Exercise aim: Could you give the Starbucks text again, starting with "Around 50% of" and going on through "time last year.", and substitute "coffee chain" for "coffee giant"?

The last time Starbucks saw a decrease in same-store sales was 11 years ago.
Not surprisingly, Starbucks’ results for this past quarter weren’t impressive. Just as for the economy as a whole, things haven’t been this gloomy since 2009.
Around 50% of Starbucks' locations are closed in the US. The coffee giant managed a profit of $328 million, but revenue was down 5% from this time last year.
Don’t delete your Starbucks app just yet, though. Same-store sales and revenue don’t tell the whole story. The fact that Starbucks is selling anything at all is thanks to investments they made well before this crisis. Drive-thrus, mobile ordering, and even pickup-only stores have all been added to the ways you can get your tall latte (extra hot, almond milk).
The company should also be applauded for how it has treated its employees. The transition had some rough spots, but Starbucks has avoided mass layoffs and furlough programs. It has even found a way to offer benefits such as paying some workers to quarantine and extra pay for those who are going into work.
Investors seem to have noticed these reasons for optimism. In normal times, such results would have sent the share price tumbling. But Starbucks saw only a small drop, around 1%, in their stock price.
This does not mean that every business that made smart investments will see rewards for that in times of crisis. Many will be less lucky during the pandemic, even if they have made excellent business decisions leading up to it. That said, taking care of employees and having a compelling vision for the future doesn’t hurt, as Starbucks’ current situation shows.

Source data:

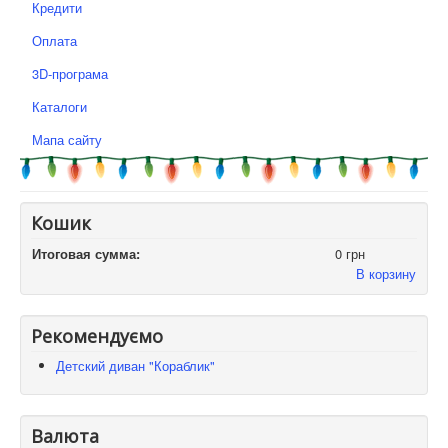
Кредити
Оплата
3D-програма
Каталоги
Мапа сайту
Кошик
Итоговая сумма:
0 грн
В корзину
Рекомендуємо
Детский диван "Кораблик"
Валюта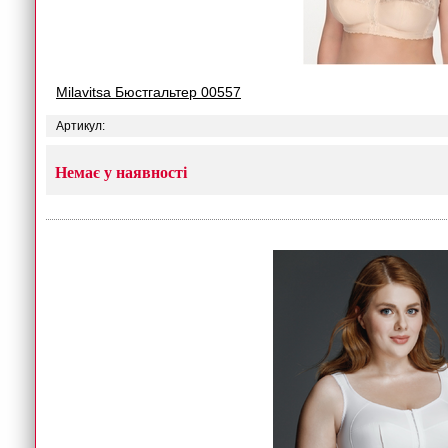
Milavitsa Бюстгальтер 00557
Артикул:
Немає у наявності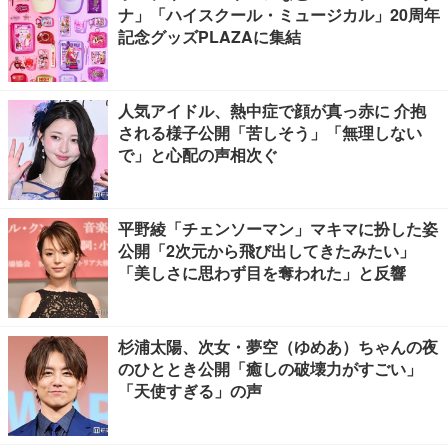
ナ」「ハイスクール・ミュージカル」20周年
記念グッズPLAZAに集結
人気アイドル、熱中症で顔が真っ赤に 介抱
される様子公開「苦しそう」「無理しない
で」と心配の声相次ぐ
平野綾「チェンソーマン」マキマに扮した姿
公開「2次元から飛び出してきたみたい」
「美しさに思わず目を奪われた」と反響
杉浦太陽、次女・夢空（ゆめあ）ちゃんの夜
のひととき公開「癒しの破壊力がすごい」
「天使すぎる」の声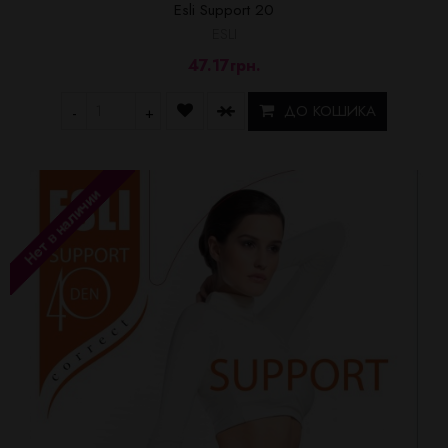
Esli Support 20
ESLI
47.17грн.
ДО КОШИКА
-
+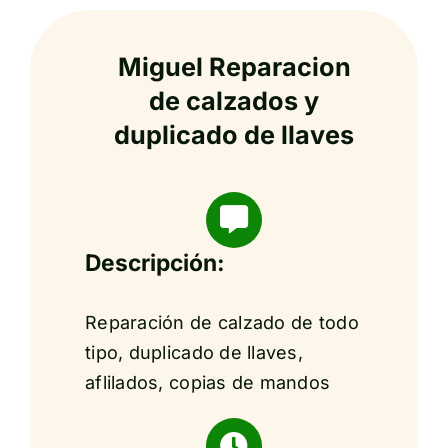
Miguel Reparacion
de calzados y
duplicado de llaves
Descripción:
Reparación de calzado de todo
tipo, duplicado de llaves,
aflilados, copias de mandos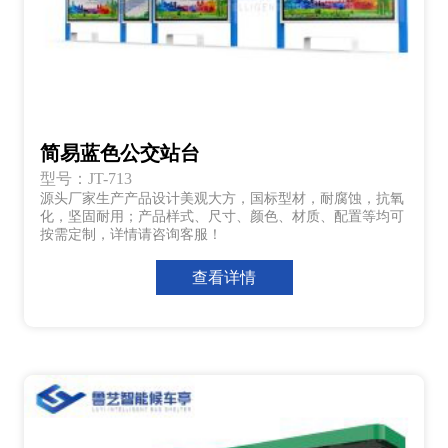
简易蓝色公交站台
型号：JT-713
源头厂家生产产品设计美观大方，国标型材，耐腐蚀，抗氧
化，坚固耐用；产品样式、尺寸、颜色、材质、配置等均可
按需定制，详情请咨询客服！
查看详情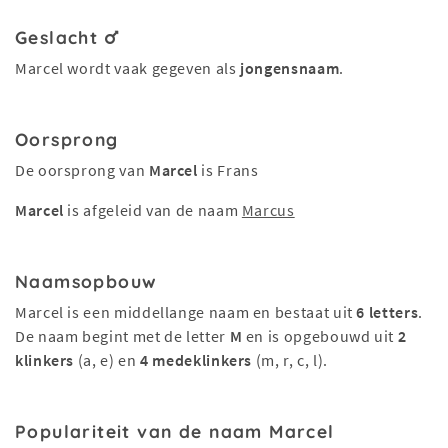
Geslacht
Marcel wordt vaak gegeven als
jongensnaam
.
Oorsprong
De oorsprong van
Marcel
is Frans
Marcel
is afgeleid van de naam
Marcus
Naamsopbouw
Marcel is een middellange naam en bestaat uit
6 letters
.
De naam begint met de letter
M
en is opgebouwd uit
2
klinkers
(a, e) en
4 medeklinkers
(m, r, c, l).
Populariteit van de naam Marcel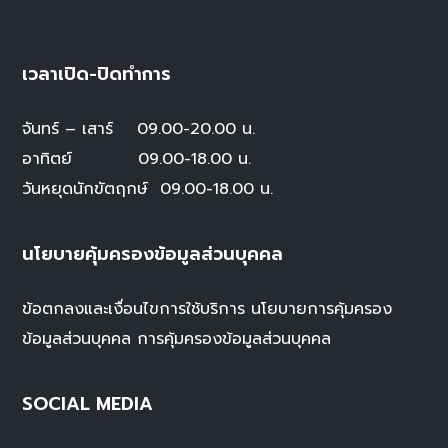
เวลาเปิด-ปิดทำการ
จันทร์ – เสาร์
09.00-20.00 น.
อาทิตย์ 09.00-18.00 น.
วันหยุดนักขัตฤกษ์
09.00-18.00 น.
นโยบายคุ้มครองข้อมูลส่วนบุคคล
ข้อตกลงและเงื่อนไขการใช้บริการ
นโยบายการคุ้มครอง
ข้อมูลส่วนบุคคล
การคุ้มครองข้อมูลส่วนบุคคล
SOCIAL MEDIA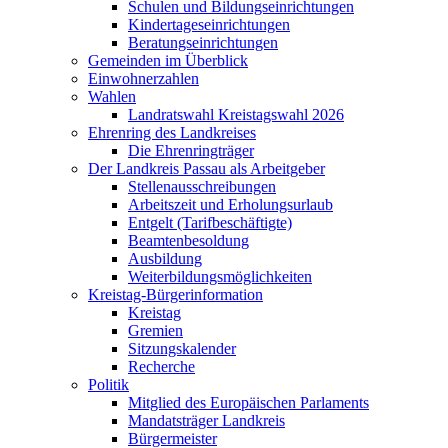
Schulen und Bildungseinrichtungen
Kindertageseinrichtungen
Beratungseinrichtungen
Gemeinden im Überblick
Einwohnerzahlen
Wahlen
Landratswahl Kreistagswahl 2026
Ehrenring des Landkreises
Die Ehrenringträger
Der Landkreis Passau als Arbeitgeber
Stellenausschreibungen
Arbeitszeit und Erholungsurlaub
Entgelt (Tarifbeschäftigte)
Beamtenbesoldung
Ausbildung
Weiterbildungsmöglichkeiten
Kreistag-Bürgerinformation
Kreistag
Gremien
Sitzungskalender
Recherche
Politik
Mitglied des Europäischen Parlaments
Mandatsträger Landkreis
Bürgermeister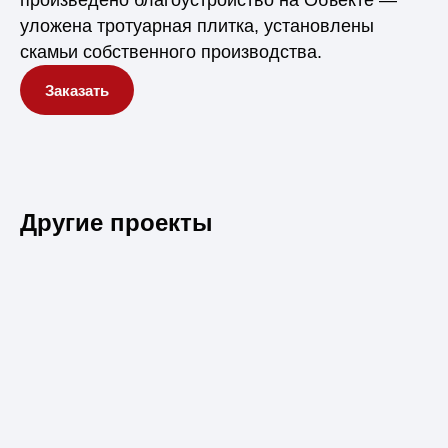
произведено благоустройство на Объекте —
уложена тротуарная плитка, установлены
скамьи собственного производства.
Заказать
Другие проекты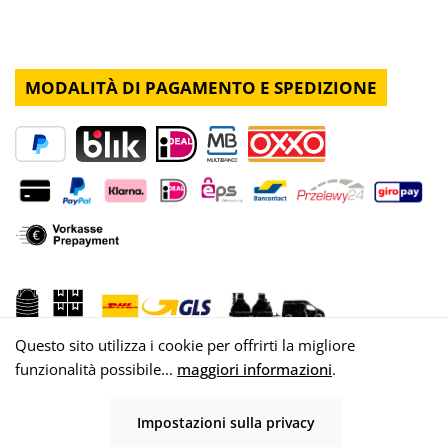
MODALITÀ DI PAGAMENTO E SPEDIZIONE
Questo sito utilizza i cookie per offrirti la migliore
funzionalità possibile...
maggiori informazioni
.
Impostazioni sulla privacy
© 2026 WISY AG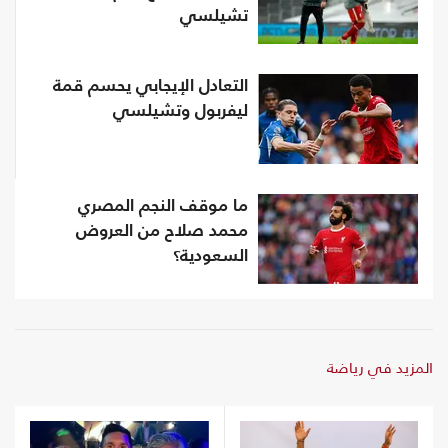
تشيلسي
التعادل الإيجابي يحسم قمة
ليفربول وتشيلسي
ما موقف النجم المصري
محمد صلاح من العروض
السعودية؟
المزيد في رياضة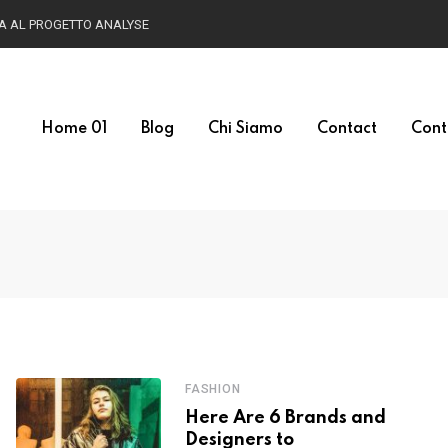
HA AL PROGETTO ANALYSE
Home 01
Blog
Chi Siamo
Contact
Cont
FASHION
Here Are 6 Brands and
Designers to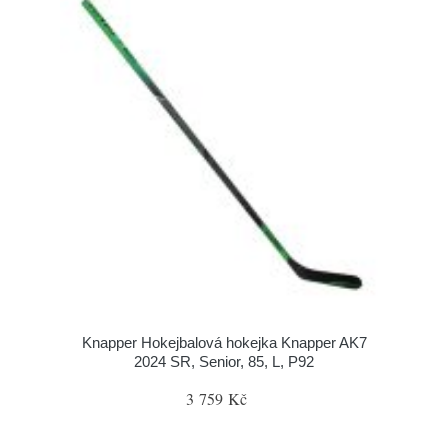
Knapper Hokejbalová hokejka Knapper AK7
2024 SR, Senior, 85, L, P92
3 759 Kč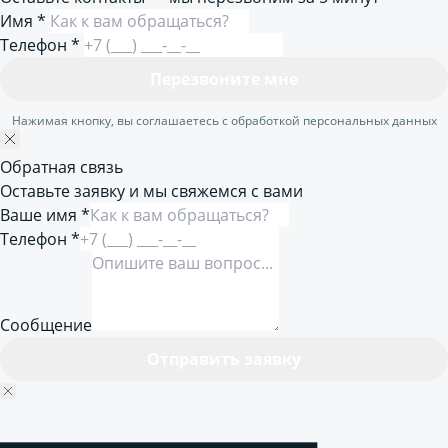
Имя
*
Телефон
*
Перезвоните мне
Нажимая кнопку, вы соглашаетесь с обработкой персональных данных
Обратная связь
Оставьте заявку и мы свяжемся с вами
Ваше имя *
Телефон *
Сообщение
Отправить заявку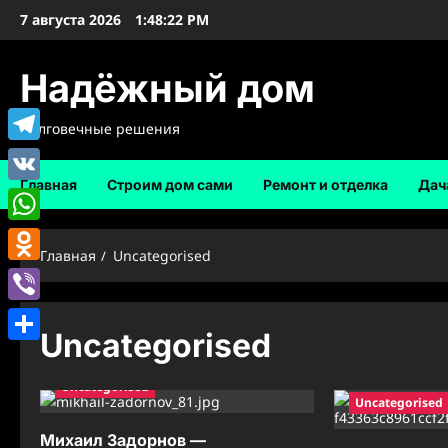
Перейти
7 августа 2026
1:48:23 PM
к
содержимому
Надёжный дом
Долговечные решения
Telegram
Главная
Строим дом сами
Ремонт и отделка
Дач
VK
WhatsApp
Главная
Uncategorised
Odnoklassniki
Viber
Uncategorised
Отправить
Uncategorised
Uncategorised
Михаил Задорнов —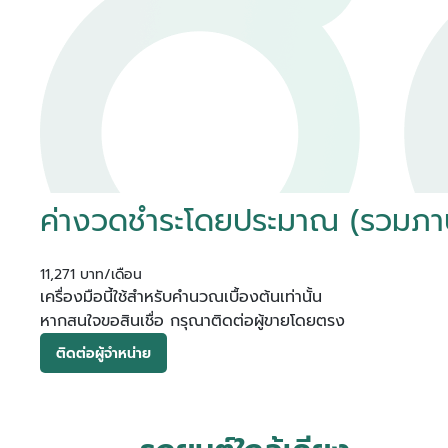
ค่างวดชำระโดยประมาณ (รวมภาษีม
11,271 บาท/เดือน
เครื่องมือนี้ใช้สำหรับคำนวณเบื้องต้นเท่านั้น
หากสนใจขอสินเชื่อ กรุณาติดต่อผู้ขายโดยตรง
ติดต่อผู้จำหน่าย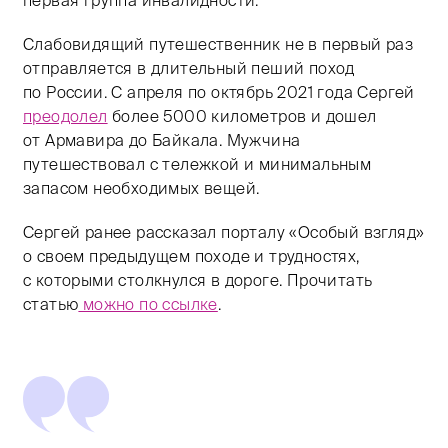
первая группа инвалидности.
Слабовидящий путешественник не в первый раз
отправляется в длительный пеший поход
по России. С апреля по октябрь 2021 года Сергей
преодолел
более 5000 километров и дошел
от Армавира до Байкала. Мужчина
путешествовал с тележкой и минимальным
запасом необходимых вещей.
Сергей ранее рассказал порталу «Особый взгляд»
о своем предыдущем походе и трудностях,
с которыми столкнулся в дороге. Прочитать
статью
можно по ссылке
.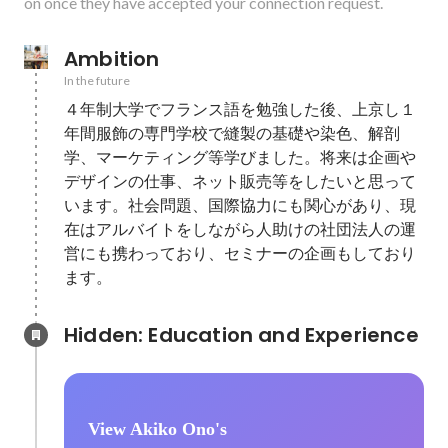
on once they have accepted your connection request.
Ambition
In the future
４年制大学でフランス語を勉強した後、上京し１
年間服飾の専門学校で縫製の基礎や染色、解剖
学、マーケティング等学びました。将来は企画や
デザインの仕事、ネット販売等をしたいと思って
います。社会問題、国際協力にも関心があり、現
在はアルバイトをしながら人助けの社団法人の運
営にも携わっており、セミナーの企画もしており
ます。
Hidden: Education and Experience	
View Akiko Ono's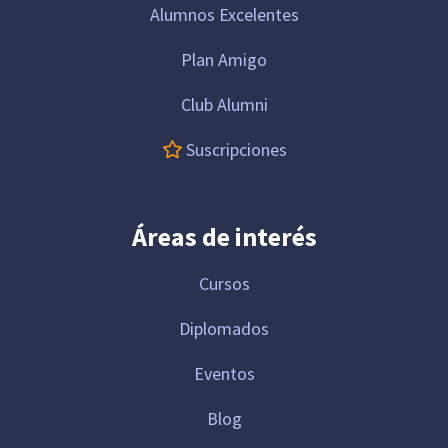
Alumnos Excelentes
Plan Amigo
Club Alumni
Suscripciones
Áreas de interés
Cursos
Diplomados
Eventos
Blog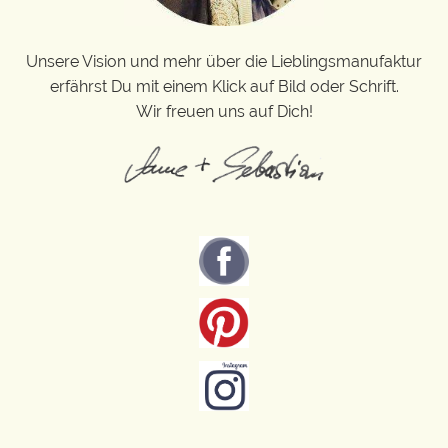
Unsere Vision und mehr über die Lieblingsmanufaktur
erfährst Du mit einem Klick auf Bild oder Schrift.
Wir freuen uns auf Dich!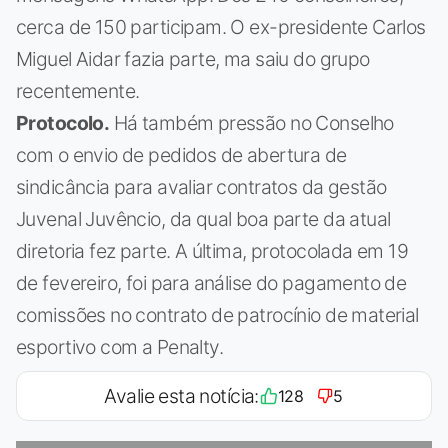
cerca de 150 participam. O ex-presidente Carlos
Miguel Aidar fazia parte, ma saiu do grupo
recentemente.
Protocolo.
Há também pressão no Conselho
com o envio de pedidos de abertura de
sindicância para avaliar contratos da gestão
Juvenal Juvêncio, da qual boa parte da atual
diretoria fez parte. A última, protocolada em 19
de fevereiro, foi para análise do pagamento de
comissões no contrato de patrocínio de material
esportivo com a Penalty.
Avalie esta notícia:
128
5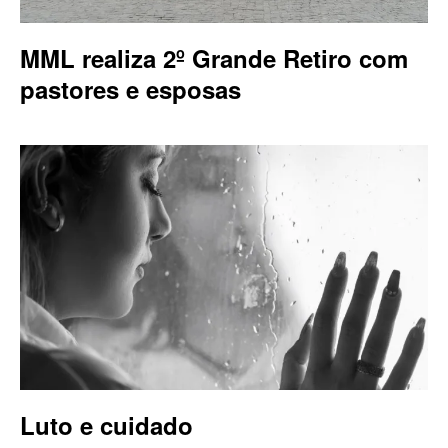
MML realiza 2º Grande Retiro com
pastores e esposas
Luto e cuidado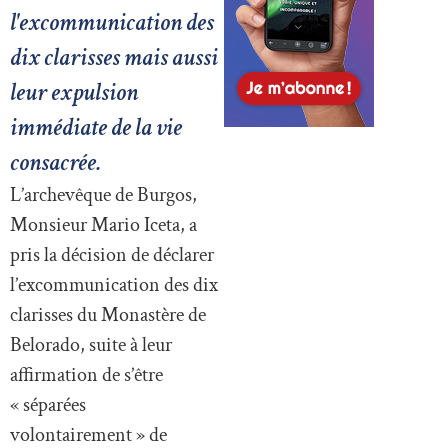
l'excommunication des
dix clarisses mais aussi
leur expulsion
immédiate de la vie
consacrée.
L’archevêque de Burgos,
Monsieur Mario Iceta, a
pris la décision de déclarer
l’excommunication des dix
clarisses du Monastère de
Belorado, suite à leur
affirmation de s’être
« séparées
volontairement » de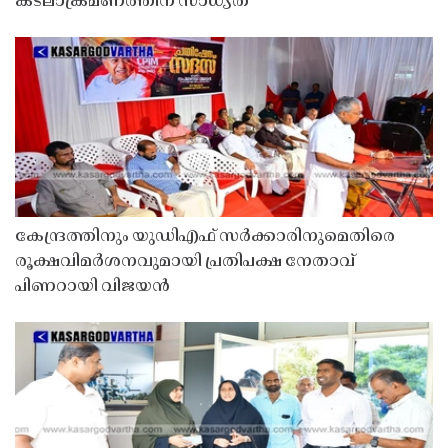
കടലാക്രമണത്തിന് സാധ്യത
കേന്ദ്രത്തിനും യുഡിഎഫ് സർക്കാരിനുമെതിരെ
രൂക്ഷവിമർശനവുമായി പ്രതിപക്ഷ നേതാവ്
പിണറായി വിജയൻ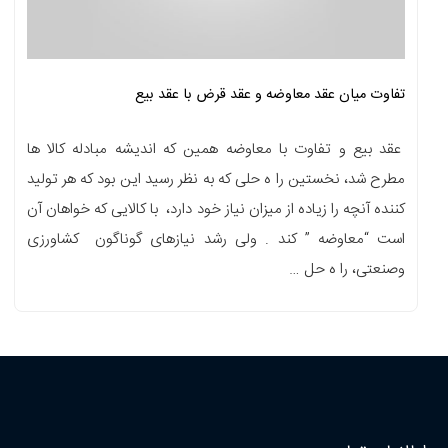
تفاوت میان عقد معاوضه و عقد قرض با عقد بیع
عقد بیع و تفاوت با معاوضه همین که اندیشه مبادله کالا ها
مطرح شد، نخستین را ه حلی که به نظر رسید این بود که هر تولید
کننده آنچه را زیاده از میزان نیاز خود دارد، با کالایی که خواهان آن
است “معاوضه ” کند . ولی رشد نیازهای گوناگون کشاورزی
وصنعتی، را ه حل …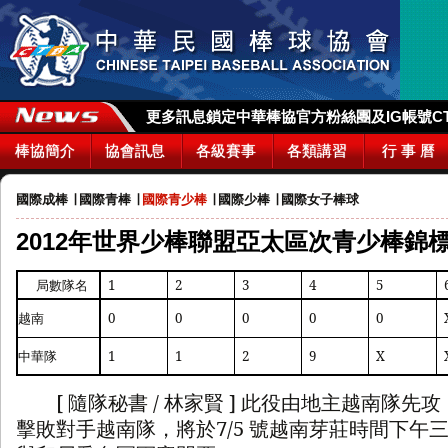
更多訊息鎖定中華棒協官方粉絲團及IG帳號CTBA_
棒協簡介
協會訊息
各級賽事
各類講習
行 事 曆
國際成棒
∣
國際青棒
∣
國際青少棒
∣
國際少棒
∣
國際女子棒球
2012年世界少棒聯盟亞太區次青少棒錦標
局數
隊名
1
2
3
4
5
越南
0
0
0
0
0
中華隊
1
1
2
9
X
[
隨隊秘書
/
林家賢
]
此役由地主越南隊先攻
擊敗對手越南隊，將於
7/5
號越南芽莊時間下午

Response for this exercise:
Around 50% of Starbucks' locations are closed in the US. The coffee chain managed a profit of $328 million, but revenue was down 5% from this time last year.